Data Analysis

KALMAN FILTERS - BASIC RELATIONS

The introduction to the Kalman filter theory will be limited to the linear theory. The stress is on the applications. Thus relations will be justified by plausible arguments based on physics of the problem. The stress is not on rigorous mathematical proofs. The dynamical system is described by a set of linear Itô differential equation

d X (t) = f (t) X (t) d t + g (t) d B (t)

(10.1)

where $X (t)$ is the column matrix of $n$ random functions, $f (t)$ and $g (t)$ are respectively $n \times n$ and $n \times m$ deterministic, continuous matrix functions and $B (t)$ , $t \leq 0$ is a column matrix of $n$ independent Brownian motion processes with variance parameters equal to ones. The initial conditions correspond to Gaussian processes. In the second row the dimensions of the matrices are given for a twice differentiable process with a dominant frequency.

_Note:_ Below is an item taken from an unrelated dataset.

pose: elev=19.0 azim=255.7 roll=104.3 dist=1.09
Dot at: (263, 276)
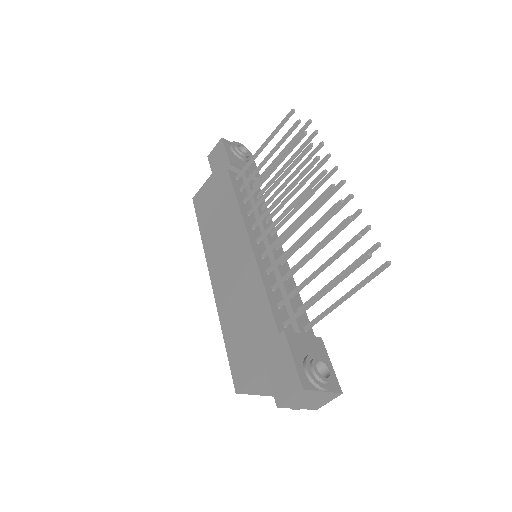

Discrete, linear observations are taken at times $t_{r}$

Y (t_{r}) = h (t_{r}) X (t_{r}) + V (t_{r}), r = 1, 2, \dots, 0 < t_{1} < \dots < t_{r} < t_{r + 1}

(10.2)

where $Y (r)$ is the column matrix of $s$ random observations, $h (t_{r})$ is a $s \times n$ deterministic matrix and $V (r)$ is the column matrix of $s$ Gaussian white noise sequences with zero mean values and prescribed variances. It is assumed that the initial conditions, the Brownian motion processes and the white noise observations sequences are independent.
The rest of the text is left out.